## Task details
Exactly as written, return every line of the data below.

Stored data:
◇ ◇ ◇ ◇

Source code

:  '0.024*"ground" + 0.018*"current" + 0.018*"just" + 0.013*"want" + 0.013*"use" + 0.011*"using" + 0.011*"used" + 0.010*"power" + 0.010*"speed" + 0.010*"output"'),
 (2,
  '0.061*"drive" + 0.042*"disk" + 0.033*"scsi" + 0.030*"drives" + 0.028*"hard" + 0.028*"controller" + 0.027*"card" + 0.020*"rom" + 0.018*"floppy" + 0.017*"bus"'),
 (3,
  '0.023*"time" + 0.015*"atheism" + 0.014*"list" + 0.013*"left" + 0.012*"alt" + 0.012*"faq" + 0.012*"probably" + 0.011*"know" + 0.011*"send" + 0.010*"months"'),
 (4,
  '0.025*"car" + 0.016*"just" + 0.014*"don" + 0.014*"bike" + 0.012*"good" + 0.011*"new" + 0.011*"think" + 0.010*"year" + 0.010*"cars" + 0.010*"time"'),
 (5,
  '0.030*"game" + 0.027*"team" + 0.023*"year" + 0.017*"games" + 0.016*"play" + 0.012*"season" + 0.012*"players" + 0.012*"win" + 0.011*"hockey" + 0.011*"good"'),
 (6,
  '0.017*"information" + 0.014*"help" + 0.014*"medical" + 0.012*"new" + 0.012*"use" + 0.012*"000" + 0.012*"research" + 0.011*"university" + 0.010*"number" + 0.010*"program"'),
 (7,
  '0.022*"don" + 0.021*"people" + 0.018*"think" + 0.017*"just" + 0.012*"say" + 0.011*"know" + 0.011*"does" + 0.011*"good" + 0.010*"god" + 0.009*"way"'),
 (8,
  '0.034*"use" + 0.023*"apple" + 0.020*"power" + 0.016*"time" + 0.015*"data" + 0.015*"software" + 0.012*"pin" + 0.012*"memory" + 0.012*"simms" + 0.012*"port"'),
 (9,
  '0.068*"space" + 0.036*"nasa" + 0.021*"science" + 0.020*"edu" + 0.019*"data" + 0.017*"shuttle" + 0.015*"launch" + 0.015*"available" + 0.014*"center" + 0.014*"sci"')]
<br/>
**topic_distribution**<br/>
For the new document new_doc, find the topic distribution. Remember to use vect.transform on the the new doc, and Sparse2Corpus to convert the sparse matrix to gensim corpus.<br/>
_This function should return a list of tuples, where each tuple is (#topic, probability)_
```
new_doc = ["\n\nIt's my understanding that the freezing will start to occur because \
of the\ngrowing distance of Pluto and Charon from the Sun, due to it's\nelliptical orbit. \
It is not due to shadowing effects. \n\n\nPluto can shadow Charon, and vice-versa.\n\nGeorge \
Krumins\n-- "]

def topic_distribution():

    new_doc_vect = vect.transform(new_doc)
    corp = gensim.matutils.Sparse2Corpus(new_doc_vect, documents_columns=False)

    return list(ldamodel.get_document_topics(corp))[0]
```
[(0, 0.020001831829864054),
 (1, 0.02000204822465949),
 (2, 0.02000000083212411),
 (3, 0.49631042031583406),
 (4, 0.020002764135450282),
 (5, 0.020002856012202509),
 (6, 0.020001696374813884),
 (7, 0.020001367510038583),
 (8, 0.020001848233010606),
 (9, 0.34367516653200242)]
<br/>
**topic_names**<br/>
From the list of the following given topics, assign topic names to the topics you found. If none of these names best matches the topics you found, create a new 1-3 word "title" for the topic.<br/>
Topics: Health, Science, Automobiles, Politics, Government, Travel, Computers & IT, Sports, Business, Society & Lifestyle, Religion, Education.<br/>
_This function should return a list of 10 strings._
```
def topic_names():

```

◇ ◇ ◇ ◇

## Task output
Source code

:  '0.024*"ground" + 0.018*"current" + 0.018*"just" + 0.013*"want" + 0.013*"use" + 0.011*"using" + 0.011*"used" + 0.010*"power" + 0.010*"speed" + 0.010*"output"'),
 (2,
  '0.061*"drive" + 0.042*"disk" + 0.033*"scsi" + 0.030*"drives" + 0.028*"hard" + 0.028*"controller" + 0.027*"card" + 0.020*"rom" + 0.018*"floppy" + 0.017*"bus"'),
 (3,
  '0.023*"time" + 0.015*"atheism" + 0.014*"list" + 0.013*"left" + 0.012*"alt" + 0.012*"faq" + 0.012*"probably" + 0.011*"know" + 0.011*"send" + 0.010*"months"'),
 (4,
  '0.025*"car" + 0.016*"just" + 0.014*"don" + 0.014*"bike" + 0.012*"good" + 0.011*"new" + 0.011*"think" + 0.010*"year" + 0.010*"cars" + 0.010*"time"'),
 (5,
  '0.030*"game" + 0.027*"team" + 0.023*"year" + 0.017*"games" + 0.016*"play" + 0.012*"season" + 0.012*"players" + 0.012*"win" + 0.011*"hockey" + 0.011*"good"'),
 (6,
  '0.017*"information" + 0.014*"help" + 0.014*"medical" + 0.012*"new" + 0.012*"use" + 0.012*"000" + 0.012*"research" + 0.011*"university" + 0.010*"number" + 0.010*"program"'),
 (7,
  '0.022*"don" + 0.021*"people" + 0.018*"think" + 0.017*"just" + 0.012*"say" + 0.011*"know" + 0.011*"does" + 0.011*"good" + 0.010*"god" + 0.009*"way"'),
 (8,
  '0.034*"use" + 0.023*"apple" + 0.020*"power" + 0.016*"time" + 0.015*"data" + 0.015*"software" + 0.012*"pin" + 0.012*"memory" + 0.012*"simms" + 0.012*"port"'),
 (9,
  '0.068*"space" + 0.036*"nasa" + 0.021*"science" + 0.020*"edu" + 0.019*"data" + 0.017*"shuttle" + 0.015*"launch" + 0.015*"available" + 0.014*"center" + 0.014*"sci"')]
<br/>
**topic_distribution**<br/>
For the new document new_doc, find the topic distribution. Remember to use vect.transform on the the new doc, and Sparse2Corpus to convert the sparse matrix to gensim corpus.<br/>
_This function should return a list of tuples, where each tuple is (#topic, probability)_
```
new_doc = ["\n\nIt's my understanding that the freezing will start to occur because \
of the\ngrowing distance of Pluto and Charon from the Sun, due to it's\nelliptical orbit. \
It is not due to shadowing effects. \n\n\nPluto can shadow Charon, and vice-versa.\n\nGeorge \
Krumins\n-- "]

def topic_distribution():

    new_doc_vect = vect.transform(new_doc)
    corp = gensim.matutils.Sparse2Corpus(new_doc_vect, documents_columns=False)

    return list(ldamodel.get_document_topics(corp))[0]
```
[(0, 0.020001831829864054),
 (1, 0.02000204822465949),
 (2, 0.02000000083212411),
 (3, 0.49631042031583406),
 (4, 0.020002764135450282),
 (5, 0.020002856012202509),
 (6, 0.020001696374813884),
 (7, 0.020001367510038583),
 (8, 0.020001848233010606),
 (9, 0.34367516653200242)]
<br/>
**topic_names**<br/>
From the list of the following given topics, assign topic names to the topics you found. If none of these names best matches the topics you found, create a new 1-3 word "title" for the topic.<br/>
Topics: Health, Science, Automobiles, Politics, Government, Travel, Computers & IT, Sports, Business, Society & Lifestyle, Religion, Education.<br/>
_This function should return a list of 10 strings._
```
def topic_names():

```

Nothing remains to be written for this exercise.